> **ASSIGNMENT**:
Go through the entries and copy every one exactly.

--- START ---

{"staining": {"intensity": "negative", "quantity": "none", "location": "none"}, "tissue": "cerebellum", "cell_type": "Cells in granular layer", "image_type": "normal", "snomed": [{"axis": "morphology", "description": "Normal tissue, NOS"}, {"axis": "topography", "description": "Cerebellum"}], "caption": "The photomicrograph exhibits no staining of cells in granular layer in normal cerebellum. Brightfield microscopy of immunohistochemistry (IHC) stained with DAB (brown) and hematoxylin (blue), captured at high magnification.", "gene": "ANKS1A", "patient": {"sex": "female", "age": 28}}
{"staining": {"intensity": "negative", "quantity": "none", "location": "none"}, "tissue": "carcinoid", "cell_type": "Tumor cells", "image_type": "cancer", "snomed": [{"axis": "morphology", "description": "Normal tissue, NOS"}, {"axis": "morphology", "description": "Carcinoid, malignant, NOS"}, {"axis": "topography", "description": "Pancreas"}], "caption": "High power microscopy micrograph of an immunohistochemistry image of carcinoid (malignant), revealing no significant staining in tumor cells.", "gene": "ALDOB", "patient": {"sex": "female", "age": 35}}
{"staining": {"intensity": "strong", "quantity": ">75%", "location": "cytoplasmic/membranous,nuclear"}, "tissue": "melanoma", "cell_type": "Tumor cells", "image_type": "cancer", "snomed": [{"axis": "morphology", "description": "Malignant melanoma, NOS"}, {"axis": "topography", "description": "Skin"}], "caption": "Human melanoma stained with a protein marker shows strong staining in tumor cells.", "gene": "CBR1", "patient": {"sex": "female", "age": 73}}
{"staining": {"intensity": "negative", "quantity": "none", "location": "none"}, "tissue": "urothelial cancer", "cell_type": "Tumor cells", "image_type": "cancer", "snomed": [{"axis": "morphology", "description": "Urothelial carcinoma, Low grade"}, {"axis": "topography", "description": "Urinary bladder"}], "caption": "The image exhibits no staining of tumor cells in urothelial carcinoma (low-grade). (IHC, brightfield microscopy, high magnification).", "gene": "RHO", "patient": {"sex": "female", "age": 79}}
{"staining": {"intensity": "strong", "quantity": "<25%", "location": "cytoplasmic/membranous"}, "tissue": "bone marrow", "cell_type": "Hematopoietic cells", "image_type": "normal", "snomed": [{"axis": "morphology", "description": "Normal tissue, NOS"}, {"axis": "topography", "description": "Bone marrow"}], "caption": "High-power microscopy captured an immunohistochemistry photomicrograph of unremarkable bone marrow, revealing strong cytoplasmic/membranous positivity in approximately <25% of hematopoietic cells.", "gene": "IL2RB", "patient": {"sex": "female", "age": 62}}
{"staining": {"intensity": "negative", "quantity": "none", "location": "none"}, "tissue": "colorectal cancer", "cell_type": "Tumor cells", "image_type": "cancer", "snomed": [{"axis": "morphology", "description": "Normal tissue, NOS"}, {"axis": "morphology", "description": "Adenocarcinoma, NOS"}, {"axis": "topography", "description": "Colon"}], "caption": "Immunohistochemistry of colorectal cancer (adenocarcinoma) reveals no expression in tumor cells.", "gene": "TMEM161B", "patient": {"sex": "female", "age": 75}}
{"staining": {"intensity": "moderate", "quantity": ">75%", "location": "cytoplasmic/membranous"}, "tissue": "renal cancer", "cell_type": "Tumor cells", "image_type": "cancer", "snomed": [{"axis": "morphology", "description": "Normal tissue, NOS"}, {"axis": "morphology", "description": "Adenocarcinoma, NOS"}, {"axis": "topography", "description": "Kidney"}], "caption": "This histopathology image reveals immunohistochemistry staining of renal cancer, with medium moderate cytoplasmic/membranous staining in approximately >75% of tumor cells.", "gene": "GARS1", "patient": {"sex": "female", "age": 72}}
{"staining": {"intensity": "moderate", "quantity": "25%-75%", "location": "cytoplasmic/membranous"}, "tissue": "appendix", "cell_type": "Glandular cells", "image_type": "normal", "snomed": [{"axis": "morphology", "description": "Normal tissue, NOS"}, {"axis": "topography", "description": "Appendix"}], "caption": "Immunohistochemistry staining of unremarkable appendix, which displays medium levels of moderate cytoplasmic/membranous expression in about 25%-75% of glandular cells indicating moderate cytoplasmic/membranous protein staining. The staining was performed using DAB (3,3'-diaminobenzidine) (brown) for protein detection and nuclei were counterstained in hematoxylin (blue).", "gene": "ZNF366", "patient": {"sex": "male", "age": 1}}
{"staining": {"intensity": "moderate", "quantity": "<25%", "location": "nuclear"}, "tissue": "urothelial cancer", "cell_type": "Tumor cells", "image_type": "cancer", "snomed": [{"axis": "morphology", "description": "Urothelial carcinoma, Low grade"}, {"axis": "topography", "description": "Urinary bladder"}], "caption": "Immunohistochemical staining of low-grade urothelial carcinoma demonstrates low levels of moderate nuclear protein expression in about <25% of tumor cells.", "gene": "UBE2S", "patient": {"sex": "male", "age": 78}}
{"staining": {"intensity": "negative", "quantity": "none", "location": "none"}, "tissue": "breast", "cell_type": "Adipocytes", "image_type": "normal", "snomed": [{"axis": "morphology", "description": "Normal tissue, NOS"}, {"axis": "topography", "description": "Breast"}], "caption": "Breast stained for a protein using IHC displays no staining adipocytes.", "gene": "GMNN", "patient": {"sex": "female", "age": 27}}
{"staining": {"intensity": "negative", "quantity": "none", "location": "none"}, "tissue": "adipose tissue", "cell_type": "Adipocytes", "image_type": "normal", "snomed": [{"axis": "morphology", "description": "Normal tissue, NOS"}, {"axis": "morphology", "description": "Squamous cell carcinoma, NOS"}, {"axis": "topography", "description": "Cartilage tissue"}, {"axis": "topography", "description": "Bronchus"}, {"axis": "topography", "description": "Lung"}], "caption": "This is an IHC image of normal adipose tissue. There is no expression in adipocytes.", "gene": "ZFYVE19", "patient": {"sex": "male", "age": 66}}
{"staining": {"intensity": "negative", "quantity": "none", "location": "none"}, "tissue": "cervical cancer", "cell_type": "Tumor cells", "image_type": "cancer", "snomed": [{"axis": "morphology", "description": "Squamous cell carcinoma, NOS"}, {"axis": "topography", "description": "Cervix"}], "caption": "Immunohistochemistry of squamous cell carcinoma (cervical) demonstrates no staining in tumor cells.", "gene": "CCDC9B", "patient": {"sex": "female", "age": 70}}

--- END ---

> **WRITTEN ANSWER**:
{"staining": {"intensity": "negative", "quantity": "none", "location": "none"}, "tissue": "cerebellum", "cell_type": "Cells in granular layer", "image_type": "normal", "snomed": [{"axis": "morphology", "description": "Normal tissue, NOS"}, {"axis": "topography", "description": "Cerebellum"}], "caption": "The photomicrograph exhibits no staining of cells in granular layer in normal cerebellum. Brightfield microscopy of immunohistochemistry (IHC) stained with DAB (brown) and hematoxylin (blue), captured at high magnification.", "gene": "ANKS1A", "patient": {"sex": "female", "age": 28}}
{"staining": {"intensity": "negative", "quantity": "none", "location": "none"}, "tissue": "carcinoid", "cell_type": "Tumor cells", "image_type": "cancer", "snomed": [{"axis": "morphology", "description": "Normal tissue, NOS"}, {"axis": "morphology", "description": "Carcinoid, malignant, NOS"}, {"axis": "topography", "description": "Pancreas"}], "caption": "High power microscopy micrograph of an immunohistochemistry image of carcinoid (malignant), revealing no significant staining in tumor cells.", "gene": "ALDOB", "patient": {"sex": "female", "age": 35}}
{"staining": {"intensity": "strong", "quantity": ">75%", "location": "cytoplasmic/membranous,nuclear"}, "tissue": "melanoma", "cell_type": "Tumor cells", "image_type": "cancer", "snomed": [{"axis": "morphology", "description": "Malignant melanoma, NOS"}, {"axis": "topography", "description": "Skin"}], "caption": "Human melanoma stained with a protein marker shows strong staining in tumor cells.", "gene": "CBR1", "patient": {"sex": "female", "age": 73}}
{"staining": {"intensity": "negative", "quantity": "none", "location": "none"}, "tissue": "urothelial cancer", "cell_type": "Tumor cells", "image_type": "cancer", "snomed": [{"axis": "morphology", "description": "Urothelial carcinoma, Low grade"}, {"axis": "topography", "description": "Urinary bladder"}], "caption": "The image exhibits no staining of tumor cells in urothelial carcinoma (low-grade). (IHC, brightfield microscopy, high magnification).", "gene": "RHO", "patient": {"sex": "female", "age": 79}}
{"staining": {"intensity": "strong", "quantity": "<25%", "location": "cytoplasmic/membranous"}, "tissue": "bone marrow", "cell_type": "Hematopoietic cells", "image_type": "normal", "snomed": [{"axis": "morphology", "description": "Normal tissue, NOS"}, {"axis": "topography", "description": "Bone marrow"}], "caption": "High-power microscopy captured an immunohistochemistry photomicrograph of unremarkable bone marrow, revealing strong cytoplasmic/membranous positivity in approximately <25% of hematopoietic cells.", "gene": "IL2RB", "patient": {"sex": "female", "age": 62}}
{"staining": {"intensity": "negative", "quantity": "none", "location": "none"}, "tissue": "colorectal cancer", "cell_type": "Tumor cells", "image_type": "cancer", "snomed": [{"axis": "morphology", "description": "Normal tissue, NOS"}, {"axis": "morphology", "description": "Adenocarcinoma, NOS"}, {"axis": "topography", "description": "Colon"}], "caption": "Immunohistochemistry of colorectal cancer (adenocarcinoma) reveals no expression in tumor cells.", "gene": "TMEM161B", "patient": {"sex": "female", "age": 75}}
{"staining": {"intensity": "moderate", "quantity": ">75%", "location": "cytoplasmic/membranous"}, "tissue": "renal cancer", "cell_type": "Tumor cells", "image_type": "cancer", "snomed": [{"axis": "morphology", "description": "Normal tissue, NOS"}, {"axis": "morphology", "description": "Adenocarcinoma, NOS"}, {"axis": "topography", "description": "Kidney"}], "caption": "This histopathology image reveals immunohistochemistry staining of renal cancer, with medium moderate cytoplasmic/membranous staining in approximately >75% of tumor cells.", "gene": "GARS1", "patient": {"sex": "female", "age": 72}}
{"staining": {"intensity": "moderate", "quantity": "25%-75%", "location": "cytoplasmic/membranous"}, "tissue": "appendix", "cell_type": "Glandular cells", "image_type": "normal", "snomed": [{"axis": "morphology", "description": "Normal tissue, NOS"}, {"axis": "topography", "description": "Appendix"}], "caption": "Immunohistochemistry staining of unremarkable appendix, which displays medium levels of moderate cytoplasmic/membranous expression in about 25%-75% of glandular cells indicating moderate cytoplasmic/membranous protein staining. The staining was performed using DAB (3,3'-diaminobenzidine) (brown) for protein detection and nuclei were counterstained in hematoxylin (blue).", "gene": "ZNF366", "patient": {"sex": "male", "age": 1}}
{"staining": {"intensity": "moderate", "quantity": "<25%", "location": "nuclear"}, "tissue": "urothelial cancer", "cell_type": "Tumor cells", "image_type": "cancer", "snomed": [{"axis": "morphology", "description": "Urothelial carcinoma, Low grade"}, {"axis": "topography", "description": "Urinary bladder"}], "caption": "Immunohistochemical staining of low-grade urothelial carcinoma demonstrates low levels of moderate nuclear protein expression in about <25% of tumor cells.", "gene": "UBE2S", "patient": {"sex": "male", "age": 78}}
{"staining": {"intensity": "negative", "quantity": "none", "location": "none"}, "tissue": "breast", "cell_type": "Adipocytes", "image_type": "normal", "snomed": [{"axis": "morphology", "description": "Normal tissue, NOS"}, {"axis": "topography", "description": "Breast"}], "caption": "Breast stained for a protein using IHC displays no staining adipocytes.", "gene": "GMNN", "patient": {"sex": "female", "age": 27}}
{"staining": {"intensity": "negative", "quantity": "none", "location": "none"}, "tissue": "adipose tissue", "cell_type": "Adipocytes", "image_type": "normal", "snomed": [{"axis": "morphology", "description": "Normal tissue, NOS"}, {"axis": "morphology", "description": "Squamous cell carcinoma, NOS"}, {"axis": "topography", "description": "Cartilage tissue"}, {"axis": "topography", "description": "Bronchus"}, {"axis": "topography", "description": "Lung"}], "caption": "This is an IHC image of normal adipose tissue. There is no expression in adipocytes.", "gene": "ZFYVE19", "patient": {"sex": "male", "age": 66}}
{"staining": {"intensity": "negative", "quantity": "none", "location": "none"}, "tissue": "cervical cancer", "cell_type": "Tumor cells", "image_type": "cancer", "snomed": [{"axis": "morphology", "description": "Squamous cell carcinoma, NOS"}, {"axis": "topography", "description": "Cervix"}], "caption": "Immunohistochemistry of squamous cell carcinoma (cervical) demonstrates no staining in tumor cells.", "gene": "CCDC9B", "patient": {"sex": "female", "age": 70}}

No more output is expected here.